[Passage to read — start]

E.g. I note [i,j,k,l] as your complete index: going from [1,1,1,1] to [1,1,1,X], you know what the results will be for any X (larger than 1): you already know the smallest values so you are wasting time iterating of all other values, sorting, multiplying and summing while you could just see that in that case you can add (N-1) * 1 * 1 * 1
Also remember that your case is quite symmetric towards your indexes: [i,j,k,l] will produce the same output as e.g. [j,i,k,l] and [i,j,l,k] (and so forth). When you think about it, you will see that there are 24 possible permutations for the most general case (where [i,j,k,l] are all different). So by taking that into account, I assume it should at least be possible to limit the iteration range you took by calculating the output once and adding 24*sum for the general case. You will get different situations for [i,i,k,l] (12 cases for every i); [i,i,i,l] (in 4 cases for every i) and [i,i,i,i] (1 case for every i). You will need to account for that in your code.
When doing something like this, I would suggest you first leave out some dimensions, start to work with a 2 dimensional loop, first of all that will allow you to use this crude code and secondly that also allows you to study a simpler case first, find a faster solution and generalize that solution to your exact case.
For the 2D case, [i,j] represents a matrix and you will see that you can see that [i,j] and [j,i] gives the same output. However, a special case exists [i,i] only occurs once.

[Passage to read — finish]
[Provided material — start]

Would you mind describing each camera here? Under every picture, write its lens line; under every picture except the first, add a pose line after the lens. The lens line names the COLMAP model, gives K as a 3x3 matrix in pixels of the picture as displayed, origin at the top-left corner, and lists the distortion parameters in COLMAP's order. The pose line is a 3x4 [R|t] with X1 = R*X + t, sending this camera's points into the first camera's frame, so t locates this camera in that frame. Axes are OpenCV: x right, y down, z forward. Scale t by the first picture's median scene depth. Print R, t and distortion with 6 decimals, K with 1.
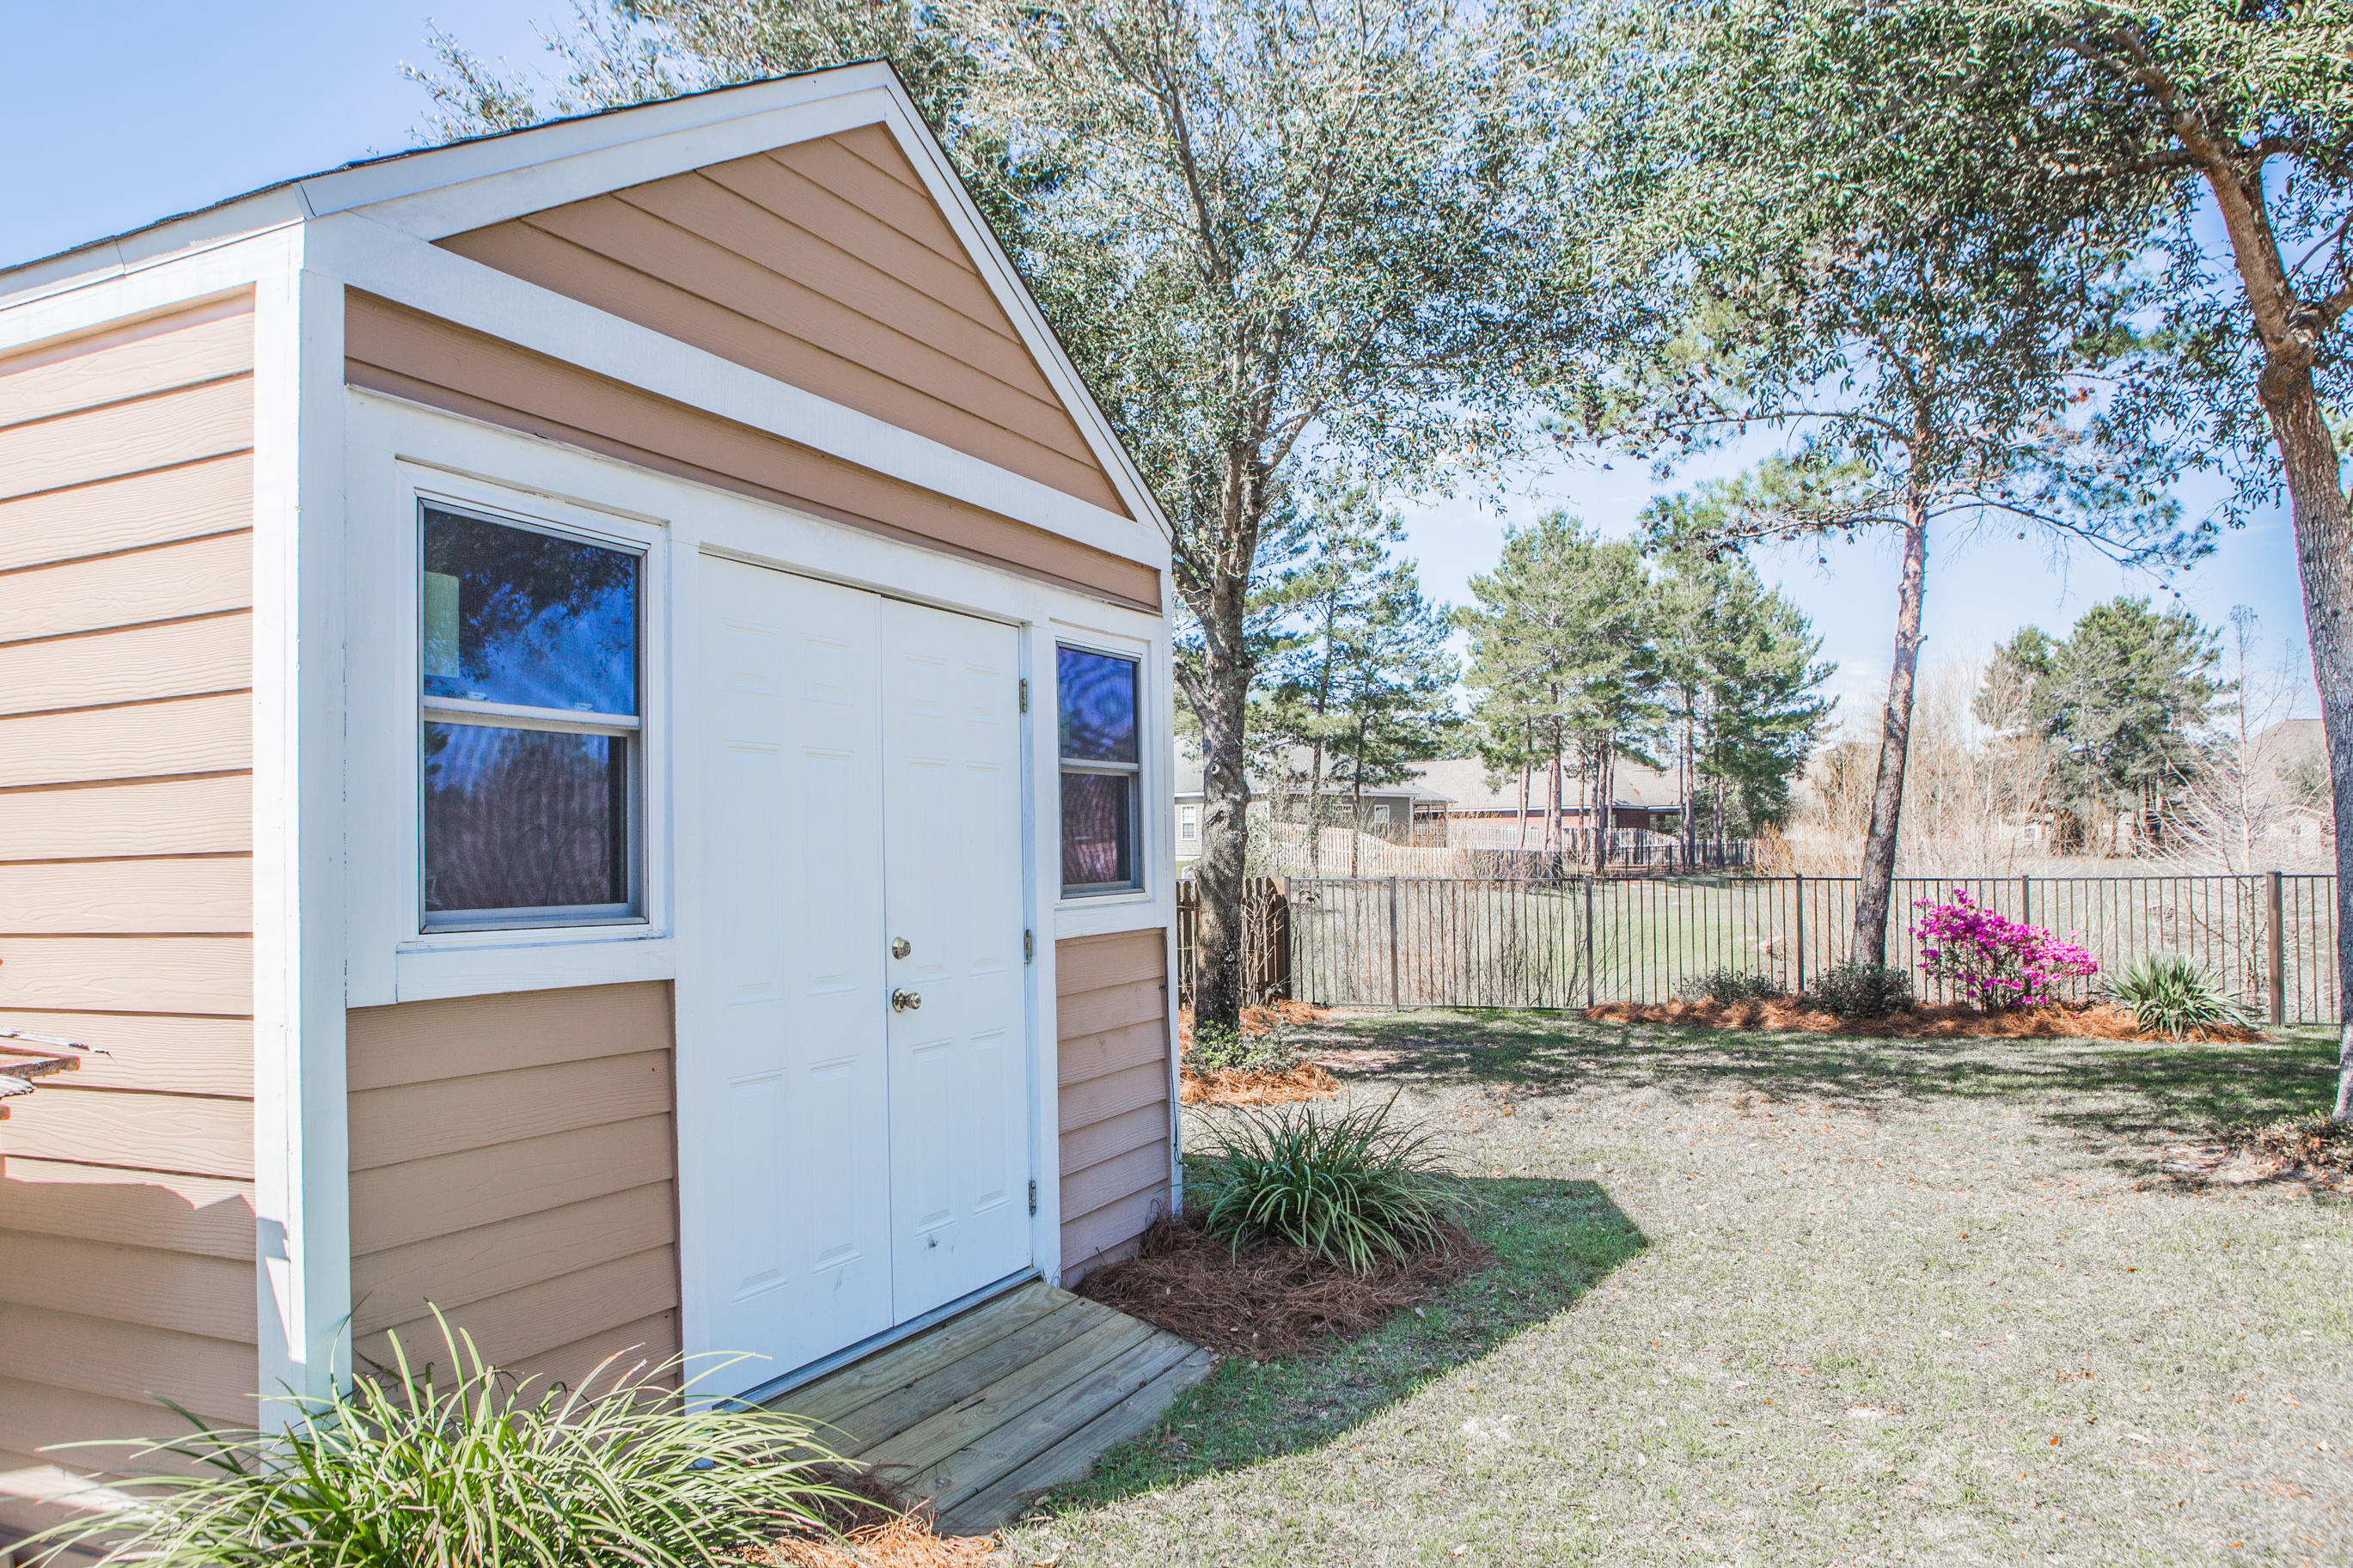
lens RADIAL K [[1662.6, 0, 1152.8], [0, 1662.6, 800.3], [0, 0, 1]] dist [-0.101748, 0.072919]
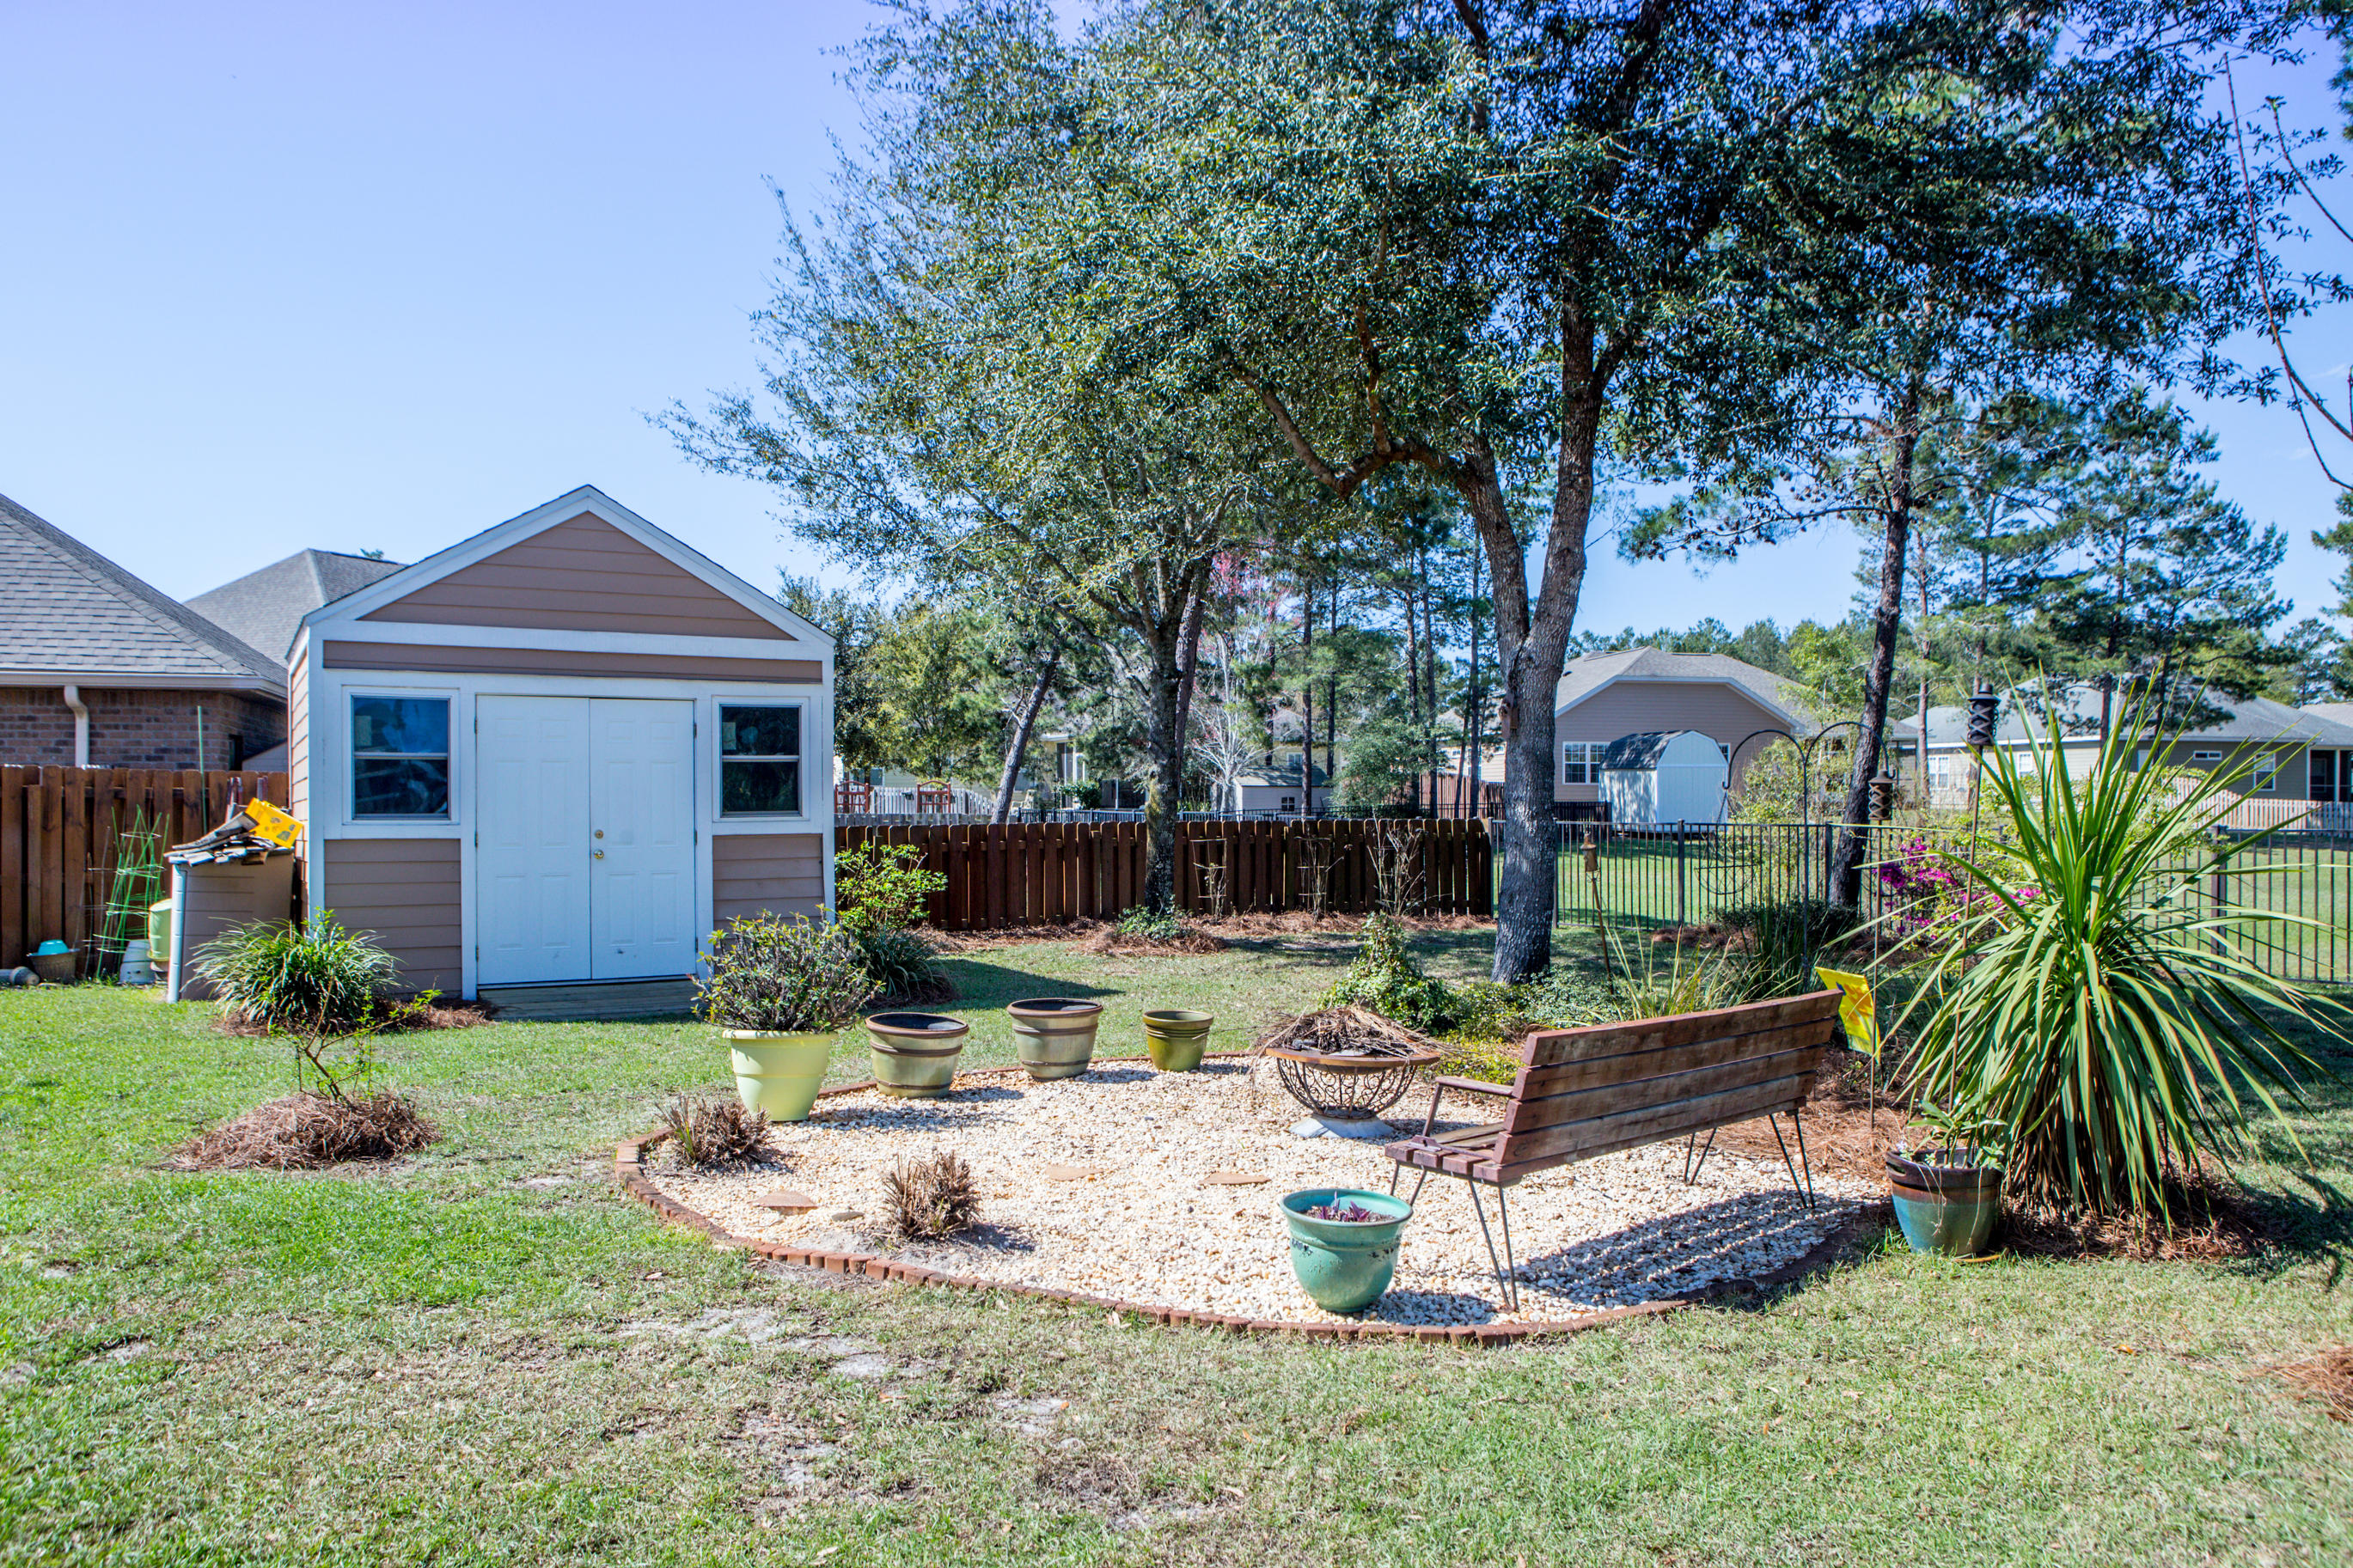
lens RADIAL K [[1662.6, 0, 1178.8], [0, 1662.6, 793.1], [0, 0, 1]] dist [-0.101748, 0.072919]
pose [[0.798262, -0.001508, -0.602308, 1.828426], [0.016954, 0.999657, 0.019968, -0.009703], [0.602071, -0.026151, 0.798014, -0.432410]]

[Provided material — finish]

* **Required action 1**
In the text on loop symmetry, how many permutations exist in the most general case, where i, j, k and l are all different?
* **Required action 2**
List each four-index pattern that the text on loop symmetry gives a case count for, along with its count.

* **Answer area 1**
24

* **Answer area 2**
- [i,j,k,l]: 24
- [i,i,k,l]: 12 for every i
- [i,i,i,l]: 4 for every i
- [i,i,i,i]: 1 for every i